In case of metastasis

  • A comprehensive analysis of findings from the U.S. National Cancer Database demonstrated that patients with metastatic renal cell carcinoma who received “targeted therapy” (immunotherapy) lived longer if they also underwent cytoreductive nephrectomy (cytoreductive, i.e., removal of a majority of tumor masses (lowering tumor burden) to target; nephrectomy: surgical removal of a kidney). Median overall survival was consistently significantly longer in the group with surgery at the first, second, third, and later years: compared with the group of patients without surgery:
    • 1st year: 62.7% vs. 34.7
    • 2nd year: 39.1% vs. 17.1
    • 3rd year and later: 27.7% vs. 9.8
  • Cytoreductive nephrectomy in the metastatic stage is a treatment option in patients in good general health.
  • Even in metastatic renal cell carcinoma (hypernephroma), a cure is possible in principle; in such cases, tumor extirpation is performed first and metastases (daughter tumors) are removed in a second operation (metasectomy).

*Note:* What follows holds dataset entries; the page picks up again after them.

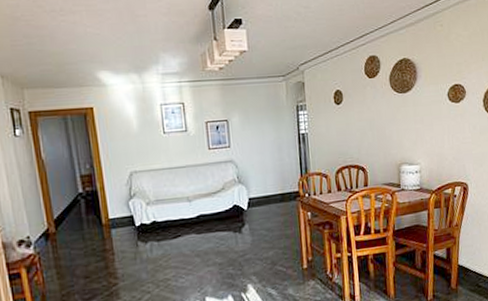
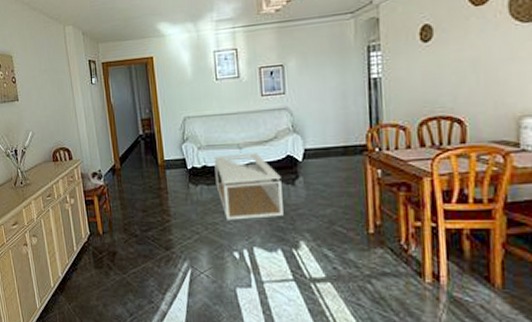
coffee table: none [163,204,233,275] -> present [214,153,284,220]

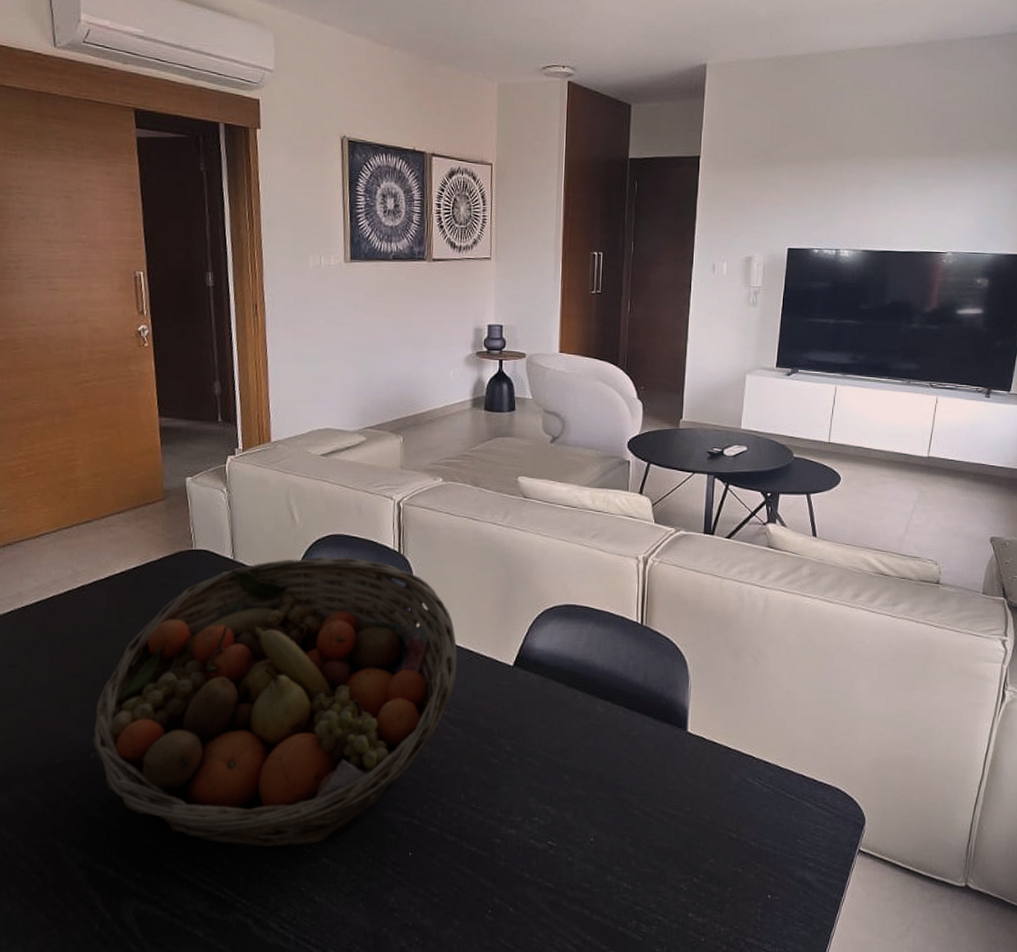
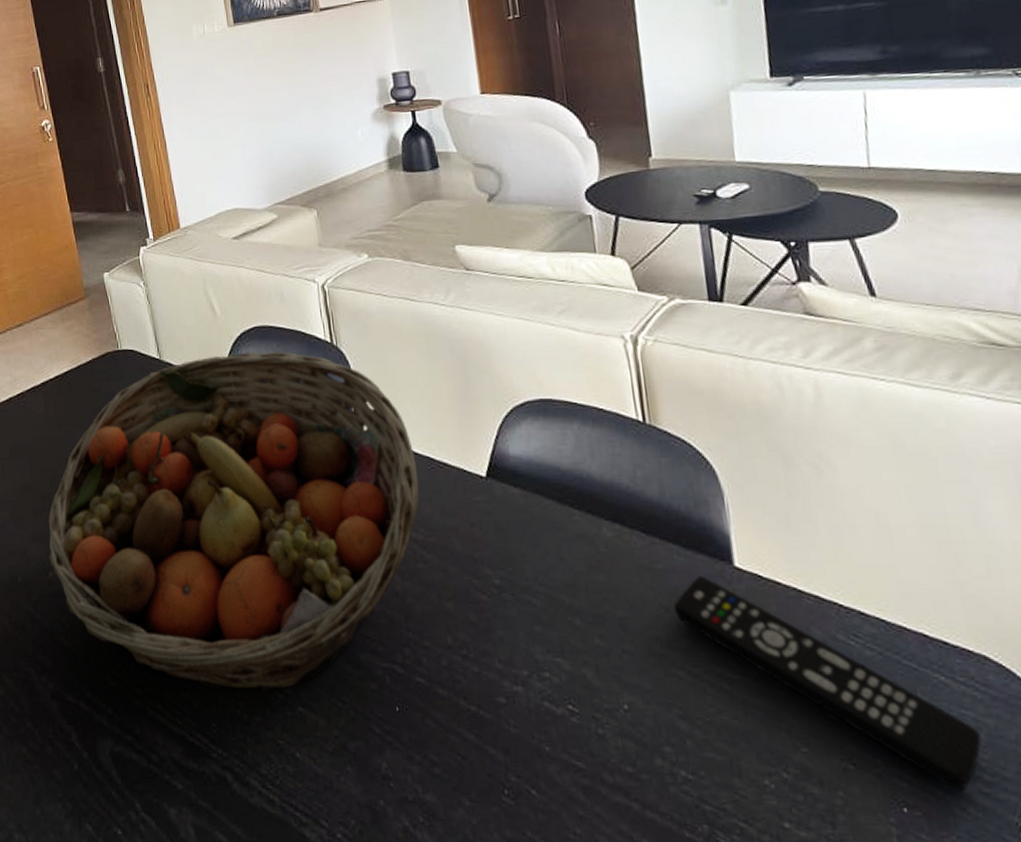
remote control: none [639,739,825,881] -> present [673,575,982,792]

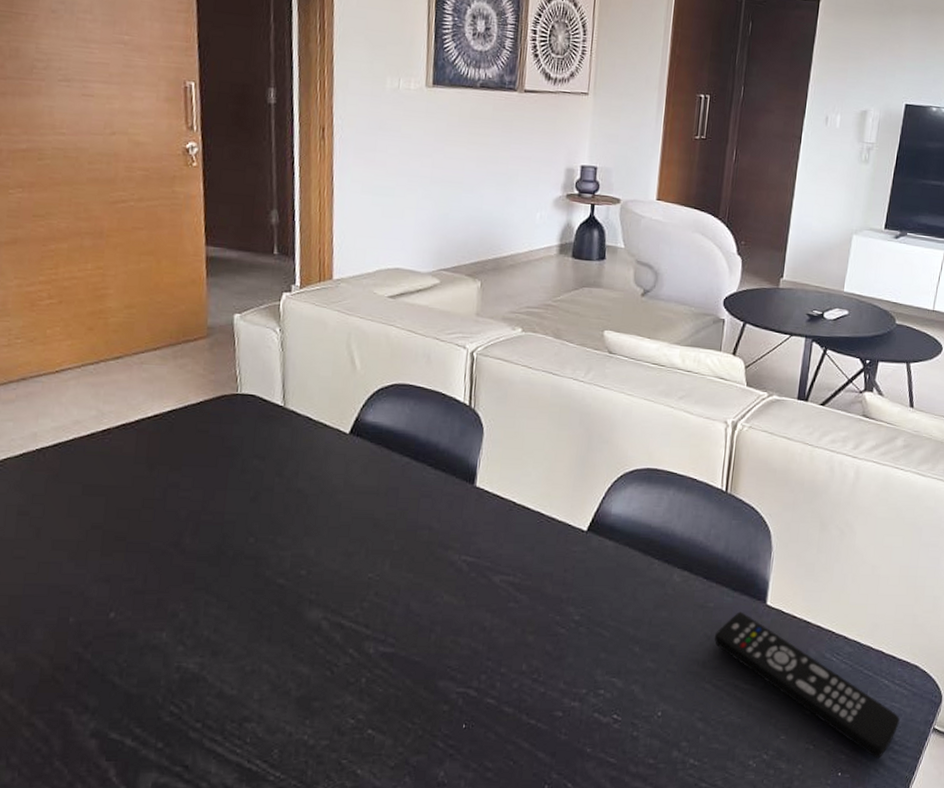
fruit basket: present [48,351,420,692] -> none [111,407,528,718]

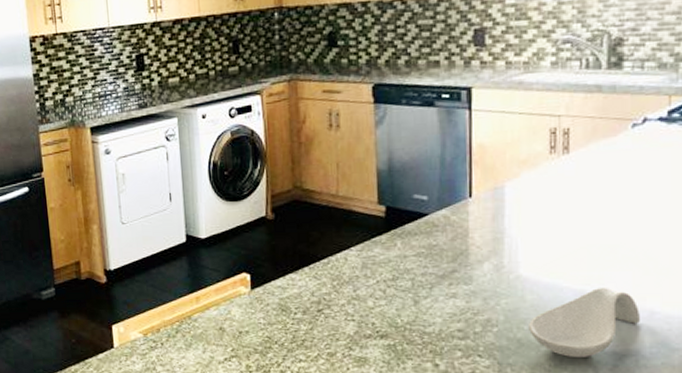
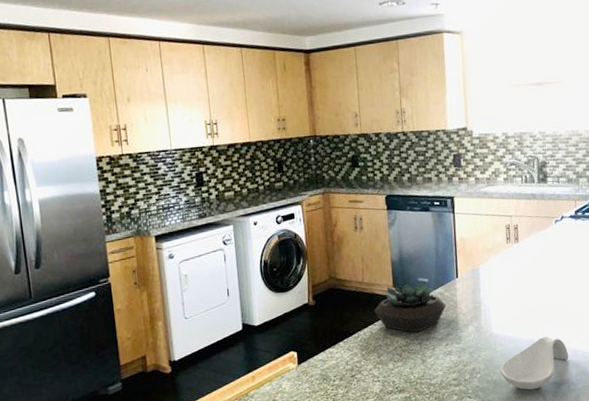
succulent plant: none [350,201,453,265] -> present [374,283,447,333]

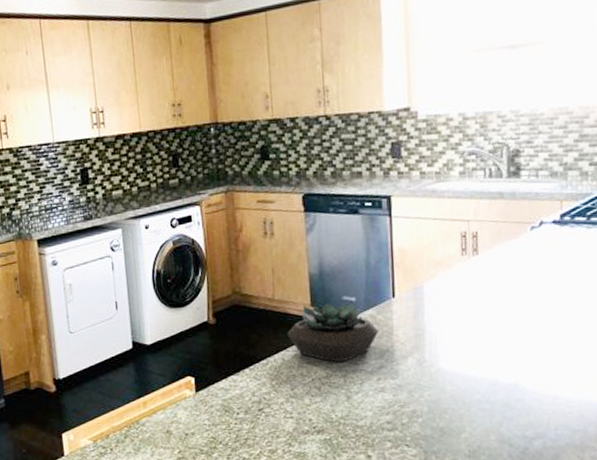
spoon rest: present [500,336,568,390] -> none [450,376,545,443]

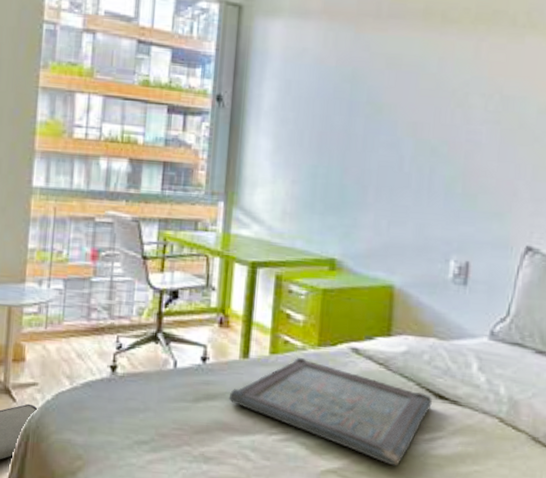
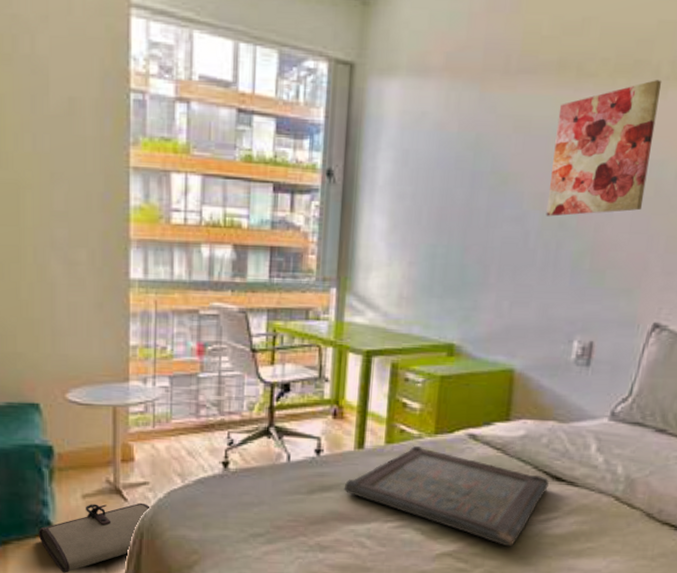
wall art: none [419,27,519,144] -> present [546,80,662,217]

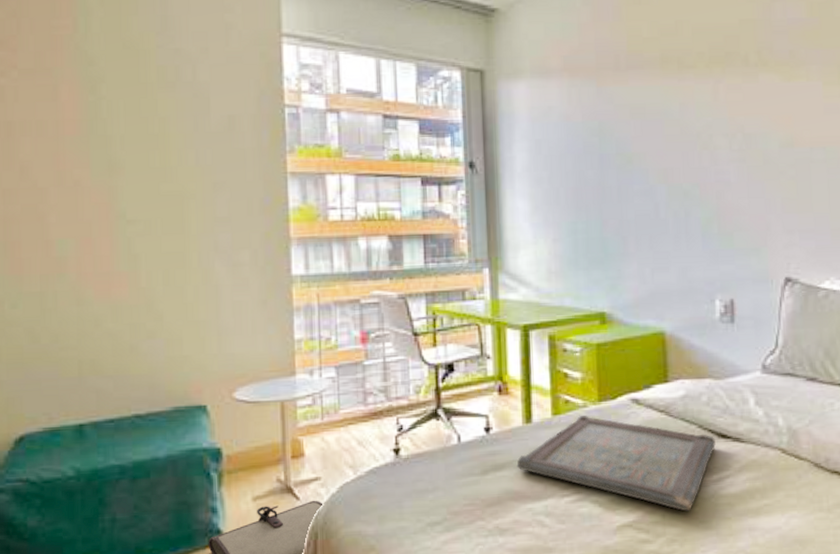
wall art: present [546,80,662,217] -> none [668,67,755,189]

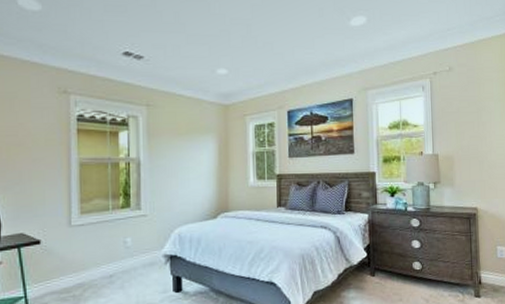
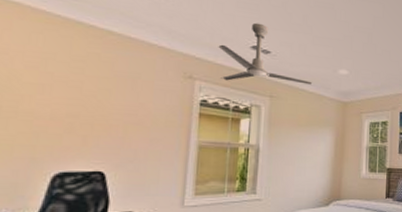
ceiling fan: none [89,26,190,92] -> present [218,22,313,85]

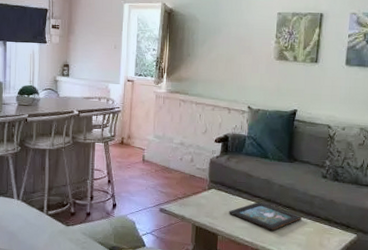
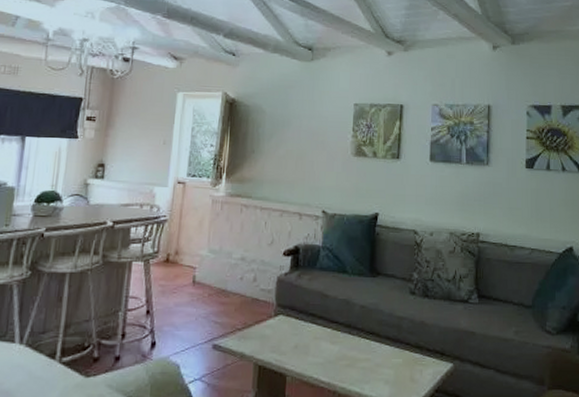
decorative tray: present [229,202,303,231] -> none [300,329,390,365]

  • Requirements for metastasectomy (surgical removal of metastases):
    • The primary tumor should be under control.
    • Further extrathoracic (outside the chest) metastasis after interdisciplinary consultation.
    • Metastases must be completely resectable (surgically removable, with prospect of cure or improvement).
    • The general and functional surgical risk must be acceptable.
  • Resectable pulmonary metastases should be resected with systematic lymph node dissection because of frequent lymphogenic metastasis.
  • A phase III trial demonstrated noninferiority of sunitinib (tyrosine kinase inhibitor; 50 mg/d in cycles for four weeks followed by 14-day breaks) alone in patients with metastatic clear cell renal cell carcinoma and a moderate to poor prognosis: Median survival was 18.4 months in the group without and 13.9 months in the group with nephrectomy.